Yehuda Koren, Google Israel
Factorization meets the neighborhood: a multifaceted collaborative filtering model
Significance of Paper
Collaborative Filtering is an established method for building recommendation models. This paper ties together some of the important variants of collaborative filtering, in a way improving the model accuracy, while at the same time enhancing explainability and ability to handle new "cold start" users.
The paper suggests a single framework combining neighborhood models with latent factor models (commonly known nowadays as "embedding models"), thereby capitalizing on the advantages of both approaches: Neighborhood models are most effective at detecting very localized relationships, whereas latent factor models are more effective at estimating overall structure that relates simultaneously to most or all items.
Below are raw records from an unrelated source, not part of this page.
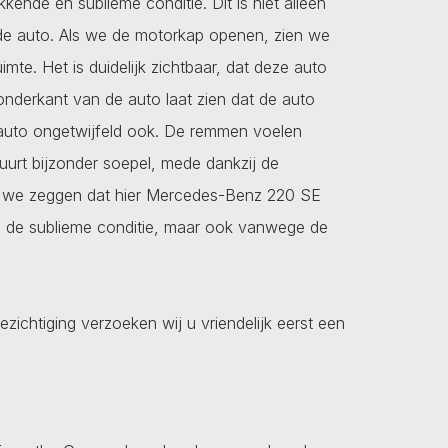
ende en sublieme conditie. Dit is niet alleen
 de auto. Als we de motorkap openen, zien we
mte. Het is duidelijk zichtbaar, dat deze auto
onderkant van de auto laat zien dat de auto
e auto ongetwijfeld ook. De remmen voelen
urt bijzonder soepel, mede dankzij de
ls we zeggen dat hier Mercedes-Benz 220 SE
ege de sublieme conditie, maar ook vanwege de
ezichtiging verzoeken wij u vriendelijk eerst een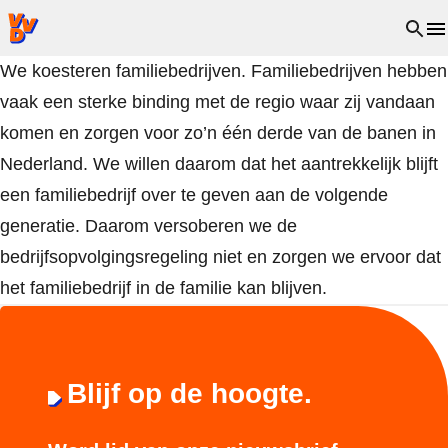
VVD.nl - Ga naar de homepage
Open 
We koesteren familiebedrijven. Familiebedrijven hebben
vaak een sterke binding met de regio waar zij vandaan
komen en zorgen voor zo’n één derde van de banen in
Nederland. We willen daarom dat het aantrekkelijk blijft
een familiebedrijf over te geven aan de volgende
generatie. Daarom versoberen we de
bedrijfsopvolgingsregeling niet en zorgen we ervoor dat
het familiebedrijf in de familie kan blijven.
Blijf op de hoogte.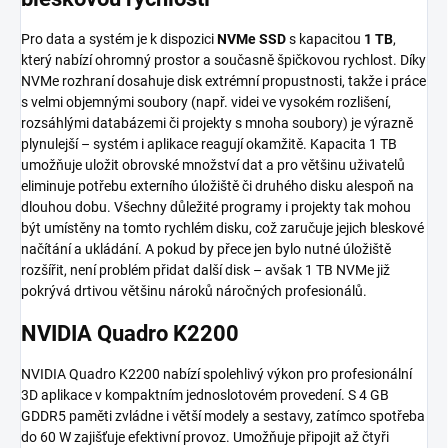
Pro data a systém je k dispozici
NVMe SSD
s kapacitou
1 TB
,
který nabízí ohromný prostor a současně špičkovou rychlost. Díky
NVMe rozhraní dosahuje disk extrémní propustnosti, takže i práce
s velmi objemnými soubory (např. videi ve vysokém rozlišení,
rozsáhlými databázemi či projekty s mnoha soubory) je výrazně
plynulejší – systém i aplikace reagují okamžitě. Kapacita 1 TB
umožňuje uložit obrovské množství dat a pro většinu uživatelů
eliminuje potřebu externího úložiště či druhého disku alespoň na
dlouhou dobu. Všechny důležité programy i projekty tak mohou
být umístěny na tomto rychlém disku, což zaručuje jejich bleskové
načítání a ukládání. A pokud by přece jen bylo nutné úložiště
rozšířit, není problém přidat další disk – avšak 1 TB NVMe již
pokrývá drtivou většinu nároků náročných profesionálů.
NVIDIA Quadro K2200
NVIDIA Quadro K2200 nabízí spolehlivý výkon pro profesionální
3D aplikace v kompaktním jednoslotovém provedení. S 4 GB
GDDR5 paměti zvládne i větší modely a sestavy, zatímco spotřeba
do 60 W zajišťuje efektivní provoz. Umožňuje připojit až čtyři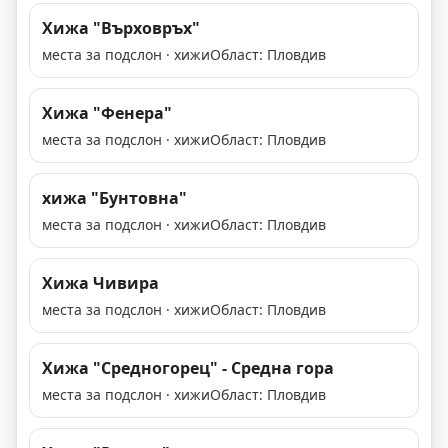
Хижа "Върховръх"
места за подслон · хижи
Област: Пловдив
Хижа "Фенера"
места за подслон · хижи
Област: Пловдив
хижа "Бунтовна"
места за подслон · хижи
Област: Пловдив
Хижа Чивира
места за подслон · хижи
Област: Пловдив
Хижа "Средногорец" - Средна гора
места за подслон · хижи
Област: Пловдив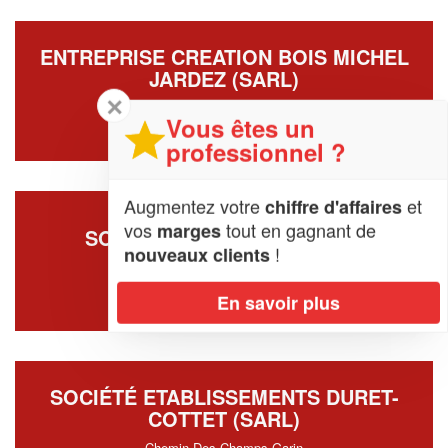
ENTREPRISE CREATION BOIS MICHEL
JARDEZ (SARL)
✕
752 Route De Taney
Vous êtes un
74250 La-Tour
professionnel ?
Augmentez votre
et
chiffre d'affaires
vos
tout en gagnant de
marges
SOCIÉTÉ ALP CUISINE (SAS)
!
nouveaux clients
80 Impasse De La Rosee
74300 Thyez
En savoir plus
SOCIÉTÉ ETABLISSEMENTS DURET-
COTTET (SARL)
Chemin Des Champs Garin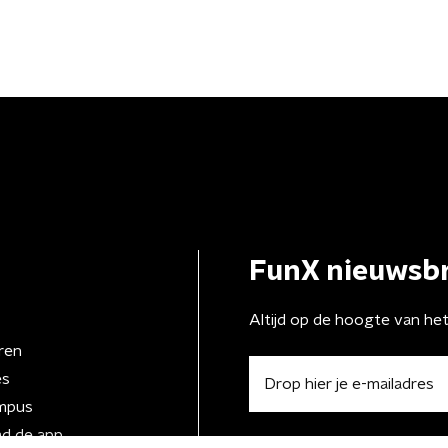
FunX nieuwsbr
Altijd op de hoogte van he
ren
es
mpus
d de app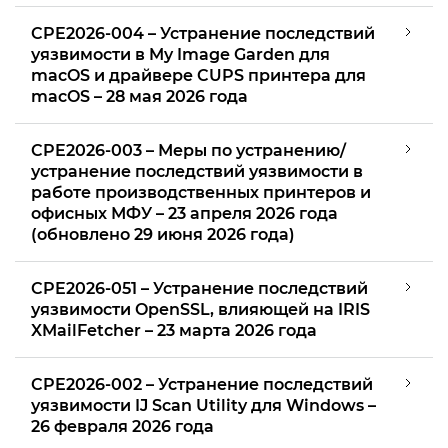
CPE2026-004 – Устранение последствий
уязвимости в My Image Garden для
macOS и драйвере CUPS принтера для
macOS – 28 мая 2026 года
CPE2026-003 – Меры по устранению/
устранение последствий уязвимости в
работе производственных принтеров и
офисных МФУ – 23 апреля 2026 года
(обновлено 29 июня 2026 года)
CPE2026-051 – Устранение последствий
уязвимости OpenSSL, влияющей на IRIS
XMailFetcher – 23 марта 2026 года
CPE2026-002 – Устранение последствий
уязвимости IJ Scan Utility для Windows –
26 февраля 2026 года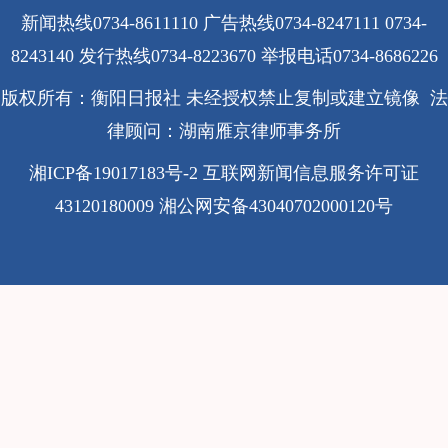
新闻热线0734-8611110 广告热线0734-8247111 0734-
8243140 发行热线0734-8223670
举报电话0734-8686226
版权所有：衡阳日报社 未经授权禁止复制或建立镜像 法
律顾问：湖南雁京律师事务所
湘ICP备19017183号-2
互联网新闻信息服务许可证
43120180009
湘公网安备43040702000120号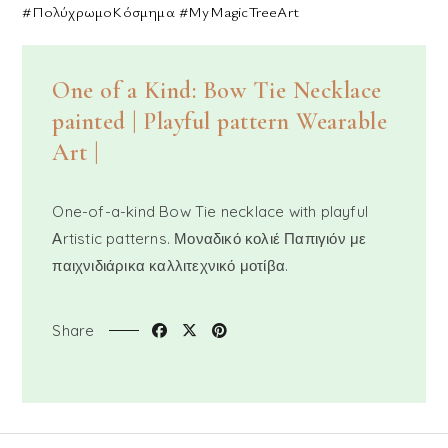
#ΠολύχρωμοΚόσμημα #MyMagicTreeArt
One of a Kind: Bow Tie Necklace
painted | Playful pattern Wearable
Art |
One-of-a-kind Bow Tie necklace with playful
Αrtistic patterns. Μοναδικό κολιέ Παπιγιόν με
παιχνιδιάρικα καλλιτεχνικό μοτίβα.
Share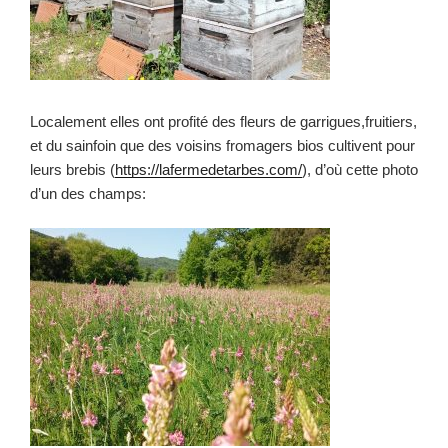
Localement elles ont profité des fleurs de garrigues,fruitiers,
et du sainfoin que des voisins fromagers bios cultivent pour
leurs brebis (
https://lafermedetarbes.com/
), d’où cette photo
d’un des champs: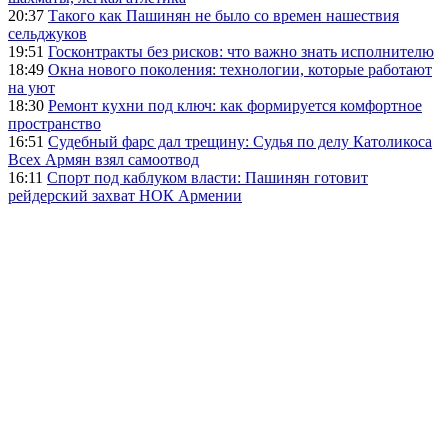
20:37
Такого как Пашинян не было со времен нашествия
сельджуков
19:51
Госконтракты без рисков: что важно знать исполнителю
18:49
Окна нового поколения: технологии, которые работают
на уют
18:30
Ремонт кухни под ключ: как формируется комфортное
пространство
16:51
Судебный фарс дал трещину: Судья по делу Католикоса
Всех Армян взял самоотвод
16:11
Спорт под каблуком власти: Пашинян готовит
рейдерский захват НОК Армении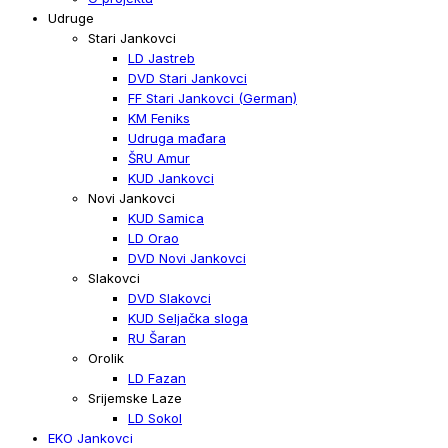
Udruge
Stari Jankovci
LD Jastreb
DVD Stari Jankovci
FF Stari Jankovci (German)
KM Feniks
Udruga mađara
ŠRU Amur
KUD Jankovci
Novi Jankovci
KUD Samica
LD Orao
DVD Novi Jankovci
Slakovci
DVD Slakovci
KUD Seljačka sloga
RU Šaran
Orolik
LD Fazan
Srijemske Laze
LD Sokol
EKO Jankovci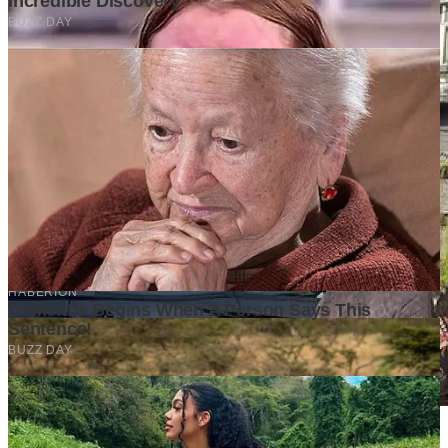
Pinjaman Online Limit Besar dengan Bunga Rendah 2026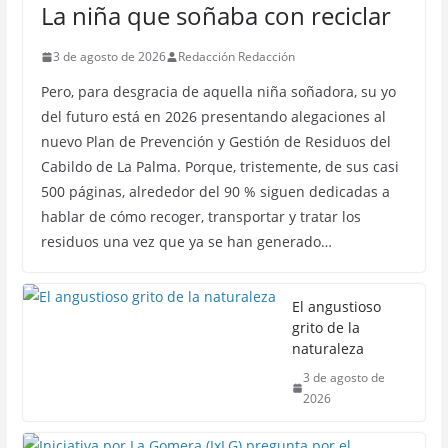
La niña que soñaba con reciclar
3 de agosto de 2026
Redacción Redacción
Pero, para desgracia de aquella niña soñadora, su yo
del futuro está en 2026 presentando alegaciones al
nuevo Plan de Prevención y Gestión de Residuos del
Cabildo de La Palma. Porque, tristemente, de sus casi
500 páginas, alrededor del 90 % siguen dedicadas a
hablar de cómo recoger, transportar y tratar los
residuos una vez que ya se han generado…
El angustioso
grito de la
naturaleza
3 de agosto de
2026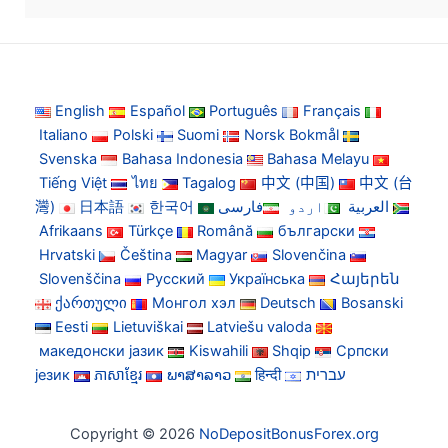
English
Español
Português
Français
Italiano
Polski
Suomi
Norsk Bokmål
Svenska
Bahasa Indonesia
Bahasa Melayu
Tiếng Việt
ไทย
Tagalog
中文 (中国)
中文 (台
灣)
日本語
한국어
فارسی
اردو
العربية
Afrikaans
Türkçe
Română
български
Hrvatski
Čeština
Magyar
Slovenčina
Slovenščina
Русский
Українська
Հայերեն
ქართული
Монгол хэл
Deutsch
Bosanski
Eesti
Lietuviškai
Latviešu valoda
македонски јазик
Kiswahili
Shqip
Српски
језик
ភាសាខ្មែរ
ພາສາລາວ
हिन्दी
עברית
Copyright © 2026
NoDepositBonusForex.org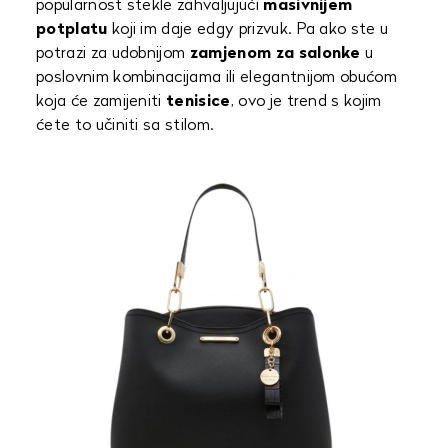
popularnost stekle zahvaljujući
masivnijem
potplatu
koji im daje edgy prizvuk. Pa ako ste u
potrazi za udobnijom
zamjenom za salonke
u
poslovnim kombinacijama ili elegantnijom obućom
koja će zamijeniti
tenisice
, ovo je trend s kojim
ćete to učiniti sa stilom.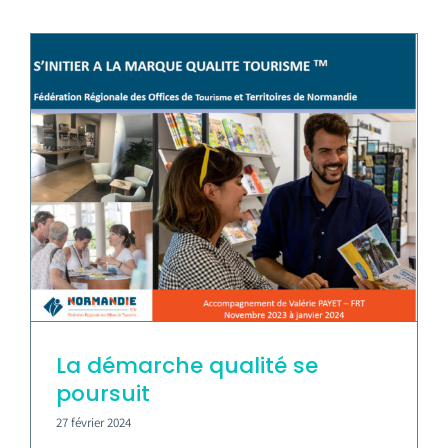
La démarche qualité se
poursuit
27 février 2024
In passing, the paper also describes a convex neighborhood model amenable to global optimization, which outperforms the usual heuristic-based models by learning optimal item::item interpolation weights.
Another contribution is integrating different forms of user input into the model. Recommender systems rely on different types of input, including higher quality explicit feedback and the more abundant implicit feedback, which indirectly reflect opinion through observing user behavior. The paper shows ways to integrate implicit and explicit feedback which increase fidelity to user preferences. Accordingly, one of the models described in the paper, SVD++, became a widely used high-performing baseline for measuring matrix factorization accuracy on explicit feedback data.
Recommender systems provide users with personalized suggestions for products or services. These systems often rely on Collaborating Filtering (CF), where past transactions are analyzed in order to establish connections between users and products. The two more successful approaches to CF are latent factor models, which directly profile both users and products, and neighborhood models, which analyze similarities between products or users. In this work we introduce some innovations to both approaches. The factor and neighborhood models can now be smoothly merged, thereby building a more accurate combined model. Further accuracy improvements are achieved by extending the models to exploit both explicit and implicit feedback by the users. The methods are tested on the Netflix data. Results are better than those previously published on that dataset. In addition, we suggest a new evaluation metric, which highlights the differences among methods, based on their performance at a top-K recommendation task.